Le chef de l’exécutif guinéen a invité les femmes leaders à s’unir pour l’investir lors des électorales prochaines. Cependant, a-t-il déploré, « il y a des femmes de la mouvance présidentielle, les cadres de la mouvance présidentielle et des jeunes. Alors que je ne suis même pas mort, il y a des gens qui veulent prendre ma place en clamant qu’ils sont futurs candidats ! On ne devient pas candidat comme ça. Il faut se battre pour que les autres vous suivent. Ceux qui s’agitent déjà se trompent », a prévenu Alpha Condé.
« Mon second mandat aura 3 objectifs: les femmes, les jeunes, l’eau et l’électricité », a-t-il promis.
Le président guinéen n’a pas manqué de rappeler les acquis et les contraintes de son premier mandat. « Quand je suis venu, je vous ai promis que quand je serai au pouvoir, il n’y aura plus d’impôt de capitation, j’aiderais les agriculteurs. Nous avons réussi à aider le monde paysan certes. Cependant, nous n’avons pas pu aider les femmes et les jeunes. Pourquoi ? Parce que nous avons pris la Guinée dans un trou. Le pays était endetté de partout et il n’a pas avancé. Sékou Touré, que Dieu le pardonne, tous ses travaux ont été anéantis. Lansana Conté ne connaissait pas. Mais il a fait confiance aux cadres (1er ministre). Si le pays est ainsi gâté, ce n’est pas Lansana Conté mais plutôt ses premiers ministres qui se sont succédés (devenus tous opposants, ndlr), a accusé le locataire du palais Sékhoutouréah.

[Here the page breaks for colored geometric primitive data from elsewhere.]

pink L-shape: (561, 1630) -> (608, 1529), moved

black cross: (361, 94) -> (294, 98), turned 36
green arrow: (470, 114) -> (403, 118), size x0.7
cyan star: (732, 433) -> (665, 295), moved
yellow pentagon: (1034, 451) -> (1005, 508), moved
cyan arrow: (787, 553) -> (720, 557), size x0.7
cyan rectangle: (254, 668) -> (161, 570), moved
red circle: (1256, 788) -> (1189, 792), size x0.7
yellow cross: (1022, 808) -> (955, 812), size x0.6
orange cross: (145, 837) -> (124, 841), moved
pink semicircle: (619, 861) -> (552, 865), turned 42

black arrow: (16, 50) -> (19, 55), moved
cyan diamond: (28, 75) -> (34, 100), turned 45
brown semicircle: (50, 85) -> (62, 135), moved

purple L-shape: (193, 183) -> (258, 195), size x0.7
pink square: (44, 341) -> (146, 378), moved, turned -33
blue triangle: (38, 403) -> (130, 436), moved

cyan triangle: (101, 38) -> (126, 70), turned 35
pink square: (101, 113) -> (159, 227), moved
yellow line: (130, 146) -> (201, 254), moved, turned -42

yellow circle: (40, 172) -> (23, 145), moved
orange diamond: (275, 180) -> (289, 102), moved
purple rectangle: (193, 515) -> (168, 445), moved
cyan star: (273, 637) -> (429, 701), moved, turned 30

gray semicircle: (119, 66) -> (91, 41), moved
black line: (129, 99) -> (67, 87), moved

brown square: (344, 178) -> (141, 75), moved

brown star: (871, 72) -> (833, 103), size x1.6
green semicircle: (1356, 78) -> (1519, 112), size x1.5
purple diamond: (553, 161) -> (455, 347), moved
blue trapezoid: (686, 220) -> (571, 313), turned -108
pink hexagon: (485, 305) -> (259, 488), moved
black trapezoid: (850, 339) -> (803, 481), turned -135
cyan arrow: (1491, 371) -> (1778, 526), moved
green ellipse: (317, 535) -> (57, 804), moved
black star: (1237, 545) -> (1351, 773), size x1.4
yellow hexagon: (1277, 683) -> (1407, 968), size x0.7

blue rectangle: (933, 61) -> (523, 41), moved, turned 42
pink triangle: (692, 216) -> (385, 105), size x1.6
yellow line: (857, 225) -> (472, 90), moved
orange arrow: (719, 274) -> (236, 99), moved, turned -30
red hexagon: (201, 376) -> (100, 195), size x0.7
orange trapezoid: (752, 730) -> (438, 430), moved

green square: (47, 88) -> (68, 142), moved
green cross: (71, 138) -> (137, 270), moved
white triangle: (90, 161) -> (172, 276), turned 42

Pour lui, l’une des contraintes a été Ebola. «Nous sommes en train de combattre cette maladie. Nous allons faire de l’Ébola une opportunité pour la Guinée ». Pour ce qui concerne l’eau et l’électricité, « nous avons réussi à signer un contrat avec la Banque mondiale et une société française qui viendra gérer le secteur de l’électricité », a mentionné Alpha Condé.
Cette sortie du chef de l’Etat intervient à un moment où le pays travers une crise sociopolitique.